■ PROBLEM DESCRIPTION ■
In the OpenGL wiki page on synchronization, what makes issuing a command to the internal rendering command buffer a fairly slow process?
[PASSAGE PROVIDED Boundary: Start]
Synchronization

From OpenGL Wiki
Jump to navigation Jump to search

Synchronization is the process of ensuring that the OpenGL rendering pipeline has fully issued or executed the commands that you have given it.

The OpenGL specification usually defines the behavior of commands such that they will execute in the order given, and that every subsequent command must behave as if all prior commands have completed and their contents are visible. However, it is important to keep in mind that this is how OpenGL is specified and behaves, not how it is implemented.

Asynchronous action[edit]

OpenGL Rendering Commands are assumed to execute be asynchronous. If you call any of the glDraw* functions to initiate rendering, it is not at all guaranteed that the rendering has finished by the time the call returns. Indeed, it is perfectly legitimate for rendering to not even have started when this function returns. The OpenGL specification allows implementations the freedom to get around to rendering commands whenever it is best for them.

This is not a weakness of OpenGL; it is a strength. It allows for many optimizations of the rendering command pathway. Issuing a command to the internal rendering command buffer can be a fairly slow process, due to a CPU transition (on x86 hardware) out of protected mode and into unprotected mode. This transition eats up a lot of cycles, so if the internal driver can store 30 rendering commands and then issue all of them with only one transition, this is faster than making one transition for each of the 30 rendering calls.

The OpenGL API however is defined to be synchronous; each command acts as if all prior commands had completed entirely. As such, the OpenGL API will appear synchronous even if it executes asynchronously. If you issue a command which depends on the results of a prior command, the implementation will prevent any execution overlap between those two commands.

There are several OpenGL functions that can pull data directly from client-side memory, or push data directly into client-side memory. Functions like glTexSubImage2D, glReadPixels, glBufferSubData and so forth.

Because OpenGL is defined to be synchronous, when any of these functions have returned, they must have finished with the client memory. When glReadPixels returns, the pixel data is in your client memory (unless you are reading into a buffer object). When glBufferSubData returns, you can immediately modify or delete whatever memory pointer you gave it, as OpenGL has already read as much as it wants.

Legacy Note: The only OpenGL functions that behave differently are functions that end in Pointer. When these use client-side memory (which is no longer permitted in core OpenGL), the pointers are stored for a period of time. During that period, they must remain valid.

These are usually used for rendering calls; in which case, once the rendering call has returned, the memory to be read from client data has been read. Modifications to client memory after the rendering call will only affect future rendering calls, not those that have already passed.

This is generally why Buffer Objects are better than using client memory for rendering. A rendering call with buffers does not have to handle the possibility of the user changing the memory later, so it can simply write a few tokens into the command stream. With client memory, it must copy all of the vertices out of the client-side arrays.
[PASSAGE PROVIDED Boundary: End]
[DATASET Boundary: Start]
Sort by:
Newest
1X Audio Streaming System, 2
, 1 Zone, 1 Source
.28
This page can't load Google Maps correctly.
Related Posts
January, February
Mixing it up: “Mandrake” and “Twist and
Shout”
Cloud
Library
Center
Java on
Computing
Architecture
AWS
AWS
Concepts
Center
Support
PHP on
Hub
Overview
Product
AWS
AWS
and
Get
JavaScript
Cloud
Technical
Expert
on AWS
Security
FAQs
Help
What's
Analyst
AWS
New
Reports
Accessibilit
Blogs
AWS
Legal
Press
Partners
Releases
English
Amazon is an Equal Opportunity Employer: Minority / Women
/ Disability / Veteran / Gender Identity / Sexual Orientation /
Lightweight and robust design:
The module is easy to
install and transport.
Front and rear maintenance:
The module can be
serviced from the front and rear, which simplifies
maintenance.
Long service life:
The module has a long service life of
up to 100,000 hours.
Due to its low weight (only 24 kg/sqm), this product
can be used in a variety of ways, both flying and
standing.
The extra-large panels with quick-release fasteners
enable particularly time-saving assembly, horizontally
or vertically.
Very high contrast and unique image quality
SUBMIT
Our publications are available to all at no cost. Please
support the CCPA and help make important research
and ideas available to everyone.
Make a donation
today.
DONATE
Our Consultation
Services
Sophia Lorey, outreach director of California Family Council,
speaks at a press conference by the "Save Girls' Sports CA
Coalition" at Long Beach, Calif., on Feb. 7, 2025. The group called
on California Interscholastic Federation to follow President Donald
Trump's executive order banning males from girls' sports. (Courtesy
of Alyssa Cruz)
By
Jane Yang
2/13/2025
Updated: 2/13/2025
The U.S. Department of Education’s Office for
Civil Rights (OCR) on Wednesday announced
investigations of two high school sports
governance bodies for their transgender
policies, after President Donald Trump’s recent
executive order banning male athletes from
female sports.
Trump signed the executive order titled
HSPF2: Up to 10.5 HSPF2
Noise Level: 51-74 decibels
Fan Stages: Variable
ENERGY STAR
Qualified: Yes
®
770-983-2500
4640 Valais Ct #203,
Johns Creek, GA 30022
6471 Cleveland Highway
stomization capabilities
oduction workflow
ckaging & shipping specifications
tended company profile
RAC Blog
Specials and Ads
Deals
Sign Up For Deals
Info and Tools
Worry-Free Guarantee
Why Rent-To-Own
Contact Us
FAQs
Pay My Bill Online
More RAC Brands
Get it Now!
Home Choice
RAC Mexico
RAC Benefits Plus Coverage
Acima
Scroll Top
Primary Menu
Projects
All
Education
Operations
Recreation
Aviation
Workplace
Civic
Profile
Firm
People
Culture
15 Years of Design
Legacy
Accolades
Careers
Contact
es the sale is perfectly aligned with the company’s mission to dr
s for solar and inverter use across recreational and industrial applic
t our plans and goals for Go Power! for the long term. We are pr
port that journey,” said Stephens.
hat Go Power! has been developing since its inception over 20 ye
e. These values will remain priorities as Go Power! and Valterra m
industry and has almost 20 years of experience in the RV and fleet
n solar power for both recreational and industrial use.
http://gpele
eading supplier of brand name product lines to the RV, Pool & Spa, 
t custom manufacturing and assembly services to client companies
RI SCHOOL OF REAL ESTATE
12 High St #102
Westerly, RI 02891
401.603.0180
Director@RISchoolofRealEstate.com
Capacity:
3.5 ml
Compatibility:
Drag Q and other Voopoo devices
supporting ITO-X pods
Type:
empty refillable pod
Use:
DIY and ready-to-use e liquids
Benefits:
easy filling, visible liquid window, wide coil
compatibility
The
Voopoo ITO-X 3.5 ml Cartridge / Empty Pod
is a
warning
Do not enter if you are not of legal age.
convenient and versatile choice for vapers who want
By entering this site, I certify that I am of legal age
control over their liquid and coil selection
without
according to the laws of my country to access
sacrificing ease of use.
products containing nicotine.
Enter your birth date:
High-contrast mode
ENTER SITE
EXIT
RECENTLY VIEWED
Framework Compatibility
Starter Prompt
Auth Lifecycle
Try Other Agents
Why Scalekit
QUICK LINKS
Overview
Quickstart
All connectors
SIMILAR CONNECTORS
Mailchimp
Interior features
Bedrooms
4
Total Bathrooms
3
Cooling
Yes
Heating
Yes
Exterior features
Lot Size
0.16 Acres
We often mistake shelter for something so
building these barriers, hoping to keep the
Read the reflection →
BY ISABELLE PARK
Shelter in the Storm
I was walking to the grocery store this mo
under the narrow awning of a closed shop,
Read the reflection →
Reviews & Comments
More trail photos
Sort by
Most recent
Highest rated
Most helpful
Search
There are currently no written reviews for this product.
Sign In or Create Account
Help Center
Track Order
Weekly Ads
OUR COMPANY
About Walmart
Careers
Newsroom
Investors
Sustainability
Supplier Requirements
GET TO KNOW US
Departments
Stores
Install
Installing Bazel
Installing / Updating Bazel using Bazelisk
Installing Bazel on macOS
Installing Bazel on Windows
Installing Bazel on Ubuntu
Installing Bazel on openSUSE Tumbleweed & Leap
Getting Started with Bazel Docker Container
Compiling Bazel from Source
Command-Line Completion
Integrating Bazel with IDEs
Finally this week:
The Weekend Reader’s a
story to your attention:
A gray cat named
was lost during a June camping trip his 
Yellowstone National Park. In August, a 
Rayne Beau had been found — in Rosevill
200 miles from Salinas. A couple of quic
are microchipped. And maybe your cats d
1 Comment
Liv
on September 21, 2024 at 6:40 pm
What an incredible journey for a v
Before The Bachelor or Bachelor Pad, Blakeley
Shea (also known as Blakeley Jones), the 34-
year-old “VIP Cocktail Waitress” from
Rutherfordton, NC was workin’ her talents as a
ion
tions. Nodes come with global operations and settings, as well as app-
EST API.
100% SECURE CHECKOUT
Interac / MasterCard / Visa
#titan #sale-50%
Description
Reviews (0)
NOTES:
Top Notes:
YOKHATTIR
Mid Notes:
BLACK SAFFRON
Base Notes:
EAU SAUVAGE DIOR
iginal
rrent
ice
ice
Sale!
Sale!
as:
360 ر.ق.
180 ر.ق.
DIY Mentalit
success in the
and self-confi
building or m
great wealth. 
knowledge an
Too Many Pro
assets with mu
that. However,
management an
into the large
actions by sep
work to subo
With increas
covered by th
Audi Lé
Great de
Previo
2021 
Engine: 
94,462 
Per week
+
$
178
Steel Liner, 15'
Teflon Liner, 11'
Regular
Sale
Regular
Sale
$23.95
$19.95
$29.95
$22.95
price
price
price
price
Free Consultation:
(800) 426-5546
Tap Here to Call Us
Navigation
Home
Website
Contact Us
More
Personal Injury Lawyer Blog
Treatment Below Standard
[DATASET Boundary: End]
■ TASK SOLUTION ■
A CPU transition, on x86 hardware, out of protected mode and into unprotected mode.